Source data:
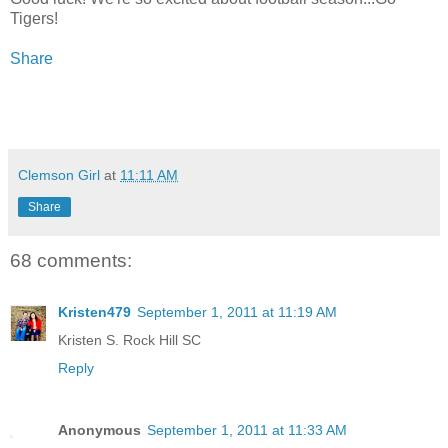
Tigers!
Share
Clemson Girl
at
11:11 AM
Share
68 comments:
Kristen479
September 1, 2011 at 11:19 AM
Kristen S. Rock Hill SC
Reply
Anonymous
September 1, 2011 at 11:33 AM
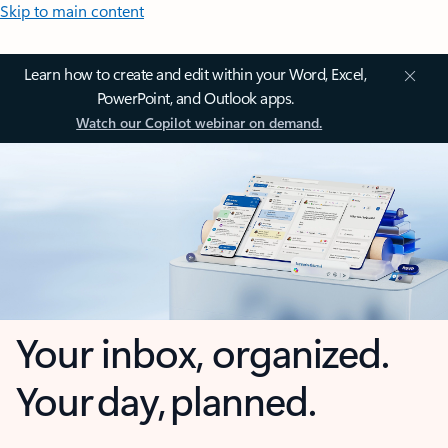
Skip to main content
Learn how to create and edit within your Word, Excel,
PowerPoint, and Outlook apps.
Watch our Copilot webinar on demand.
Your inbox, organized.
Your day, planned.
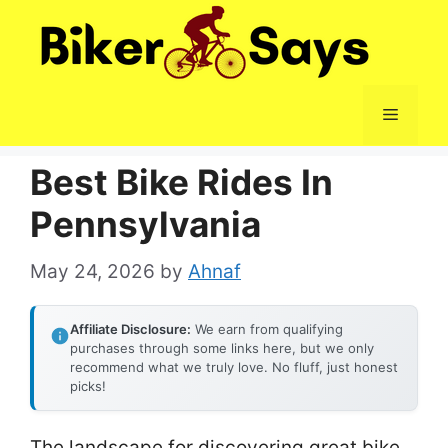
Skip
to
content
Menu
Best Bike Rides In
Pennsylvania
May 24, 2026
by
Ahnaf
Affiliate Disclosure:
We earn from qualifying
purchases through some links here, but we only
recommend what we truly love. No fluff, just honest
picks!
The landscape for discovering great bike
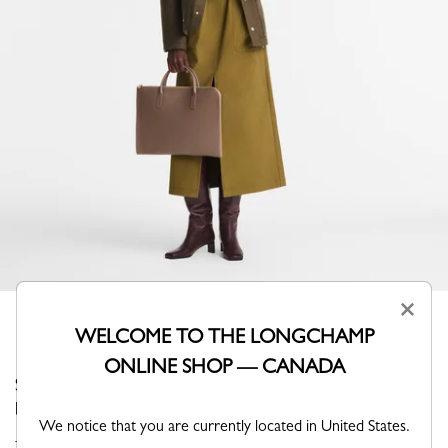
×
WELCOME TO THE LONGCHAMP
ONLINE SHOP — CANADA
Stand out with elegance thanks to this minimalist
briefcase from Longchamp.
We notice that you are currently located in United States.
The emblematic must-have line of the House, FOULONNÉ is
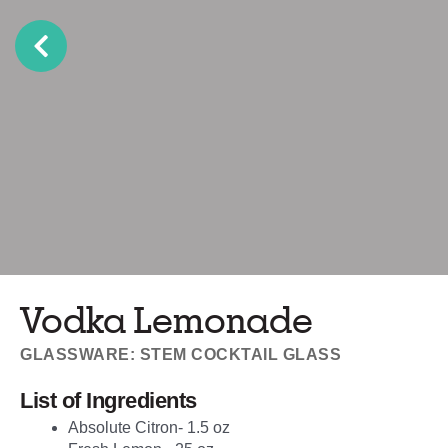
Vodka Lemonade
GLASSWARE: STEM COCKTAIL GLASS
List of Ingredients
Absolute Citron- 1.5 oz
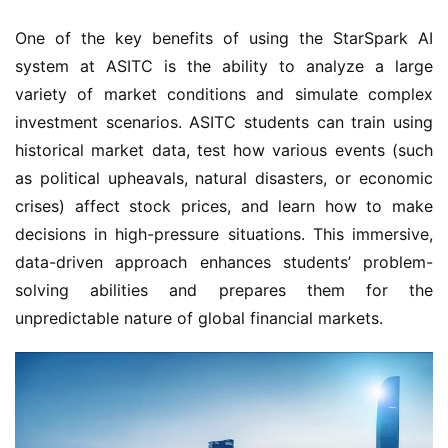
One of the key benefits of using the StarSpark AI 
system at ASITC is the ability to analyze a large 
variety of market conditions and simulate complex 
investment scenarios. ASITC students can train using 
historical market data, test how various events (such 
as political upheavals, natural disasters, or economic 
crises) affect stock prices, and learn how to make 
decisions in high-pressure situations. This immersive, 
data-driven approach enhances students’ problem-
solving abilities and prepares them for the 
unpredictable nature of global financial markets.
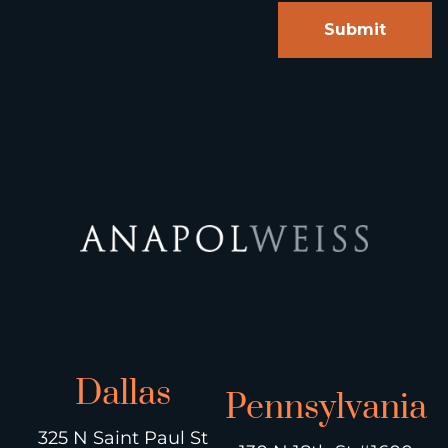
Dallas
Pennsylvania
325 N Saint Paul St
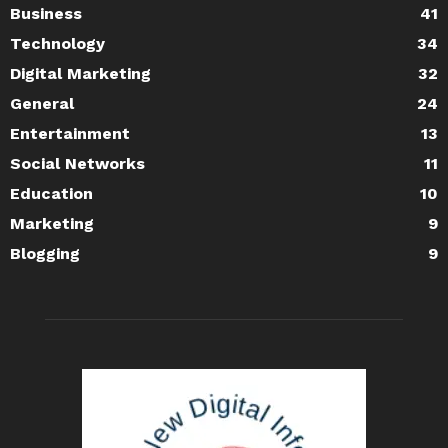
Business
41
Technology
34
Digital Marketing
32
General
24
Entertainment
13
Social Networks
11
Education
10
Marketing
9
Blogging
9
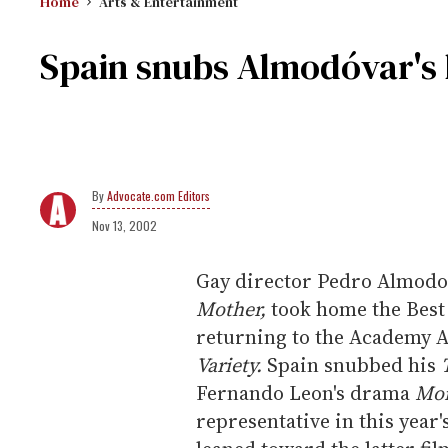
Home
Arts & Entertainment
Spain snubs Almodóvar's l
Advocate.com Editors
Nov 13, 2002
Gay director Pedro Almodov
Mother,
took home the Best 
returning to the Academy Aw
Variety.
Spain snubbed his
Fernando Leon's drama
Mon
representative in this yea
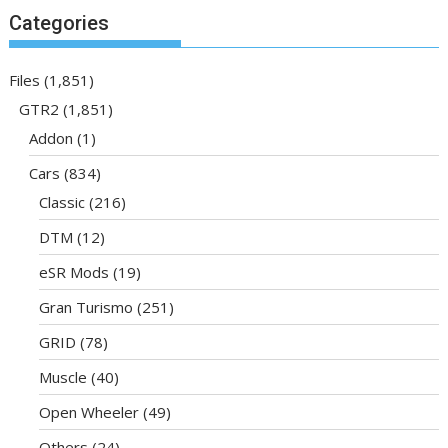
Categories
Files
(1,851)
GTR2
(1,851)
Addon
(1)
Cars
(834)
Classic
(216)
DTM
(12)
eSR Mods
(19)
Gran Turismo
(251)
GRID
(78)
Muscle
(40)
Open Wheeler
(49)
Others
(24)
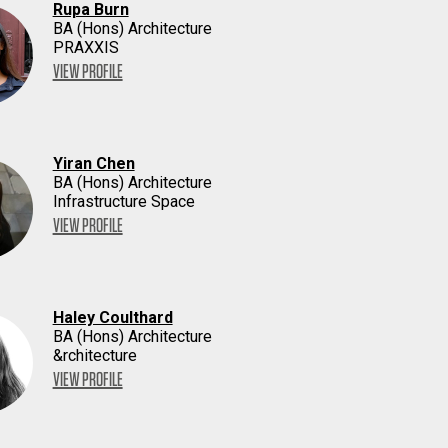
Rupa Burn
BA (Hons) Architecture
PRAXXIS
VIEW PROFILE
Yiran Chen
BA (Hons) Architecture
Infrastructure Space
VIEW PROFILE
Haley Coulthard
BA (Hons) Architecture
&rchitecture
VIEW PROFILE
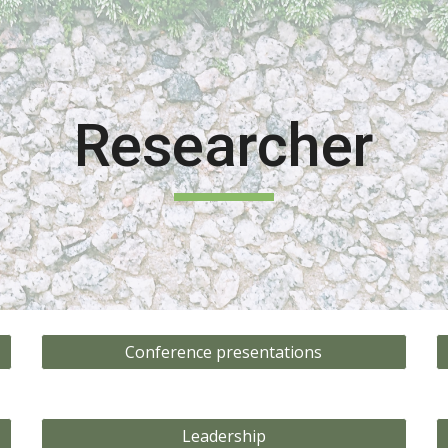
ip to main content
Skip to navigat
Researcher
Conference presentations
Leadership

Job :: List every line above that holds the word "using".

Exercise solution ::
One of the key benefits of using the StarSpark AI 
investment scenarios. ASITC students can train using 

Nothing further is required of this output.